The tale of the Detroit Red Wings is a miniature epic in the Motor City and North American culture. And it’s so much more than a mere professional hockey franchise. You can call it a Western drama on skates, built with belief, ambition, and maybe a stirring rebirth should the Yzerplan finally transform this team’s current epoch of decadence into a playoff berth.
For a student of the sport, the Wings (and their former division rival, the Chicago Blackhawks) offer one revealing lens. A franchise whose evolution over the past century (can you believe it?) led it to model status across the NHL - 11 Stanley Cups, all-time greats like Gordie Howe and Steve Yzerman, six Presidents’ Trophies (they matter), and countless division championships.
You can even argue the Wings evolution from humble beginnings during the Roaring Twenties mirrored those of great institutions. That heroic ascent, and golden eras that fans who weren’t even around to see them somehow remember. But, eventually, an infamous descent into more than just chaos.
The last great Age of Conviction
There was a time, in the not-so-distant past, that the winged wheel was a mandate for greatness. I was in high school when the Wings got the best of the Pittsburgh Penguins to win that 11th Cup, and they looked entrenched as the team I’ve always known.
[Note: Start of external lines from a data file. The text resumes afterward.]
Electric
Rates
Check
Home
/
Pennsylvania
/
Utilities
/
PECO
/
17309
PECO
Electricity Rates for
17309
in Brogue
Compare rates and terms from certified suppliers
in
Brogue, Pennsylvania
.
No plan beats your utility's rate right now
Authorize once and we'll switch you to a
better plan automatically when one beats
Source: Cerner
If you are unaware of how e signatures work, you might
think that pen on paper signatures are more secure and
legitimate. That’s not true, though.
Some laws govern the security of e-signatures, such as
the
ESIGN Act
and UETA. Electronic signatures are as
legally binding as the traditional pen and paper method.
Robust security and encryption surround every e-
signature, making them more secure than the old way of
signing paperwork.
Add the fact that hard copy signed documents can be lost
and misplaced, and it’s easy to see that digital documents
A model of consistency throughout more than just the NHL.
Looking back on those Red Wings teams, especially the squads in the 1990s and 2000s when I was around to witness such greatness, was comparable to seeing the greatest civilizations in human history at their peaks.
Yzerman was the serene prince, Lidstrom the quiet general. You can go on and on here, throughout the ages of some of these great Red Wings teams. Especially if you’re an older fan.
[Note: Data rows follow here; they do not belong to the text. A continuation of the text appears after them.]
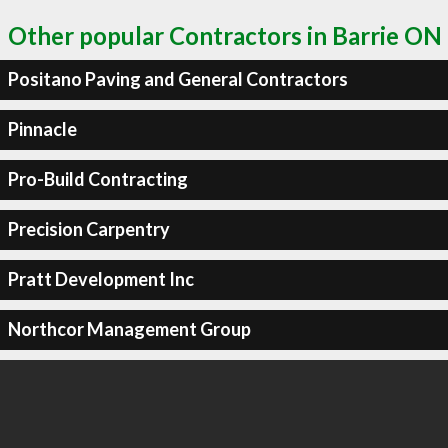
Other popular Contractors in Barrie ON
Positano Paving and General Contractors
Pinnacle
Pro-Build Contracting
Precision Carpentry
Pratt Development Inc
Northcor Management Group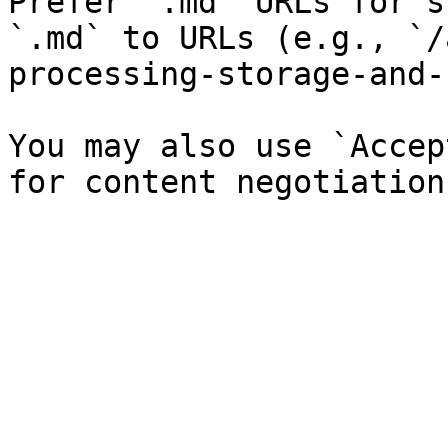
Prefer `.md` URLs for s
`.md` to URLs (e.g., `/
processing-storage-and-
You may also use `Accep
The Wings upheld an ethic throughout that epoch. Values rooted deep in a culture built across those first eight and a half decades. So much, that you could even equate the Red Wings to Rome during its heyday, complete with Vienna’s precision, and Sparta’s relentless resolve.
The drift into the Epoch of Decadence
Great franchises like Detroit have fallen not through fire, but forgetting. It’s something we’re also seeing with the neighboring Chicago Blackhawks, and this is only the NHL we’re talking about.
Icons retired one by one, and new faces succeeded them. But this succession wasn’t the same as inheritance. Sure, you can hand down sweaters, banners, and rituals. But conviction? It’s either reforged or it dies.
Since the late 2010s, the Red Wings decayed into a franchise in name only. They still skated out and played in front of a loyal fanbase every night, but they’ve lost more than they won over these last nine years.
The once-powerful winged wheel associated with winning is now associated with an endless playoff drought. This current epoch’s language told the tale of patience, lottery odds, and metrics and spreadsheets in inverse proportion to passion, intuition, and logic. Slowly shuffling a chart, or charts, with no meaningful destination.
Flatness, more than anything, has defined the current epoch. On the ice, the Wings go through the same motions they have for going on 100 years - but they lost their way in doing so.
The winged wheel remains an iconic logo for sure, but its creed has decayed.
A renewed hope?
Decadence doesn’t mean final. Far from it. Sometimes, it’s nothing more than a prelude to a new dawn. The Yzerplan may not have led to a playoff berth yet, but you can’t deny there’s a rekindling belief in the place known as Hockeytown.
Nine years have gone by since the Red Wings last playoff appearance as they steamroll into Year 100. But that core of Dylan Larkin, Lucas Raymond, Moritz Seider, and Alex DeBrincat, to name a few of them, are potential carriers of ethos.
Maybe they’ll remember what the winged wheel used to mean and demand it return to that meaning. And with free agency signaling yet another new dawn, maybe a few incoming faces will meet those same demands.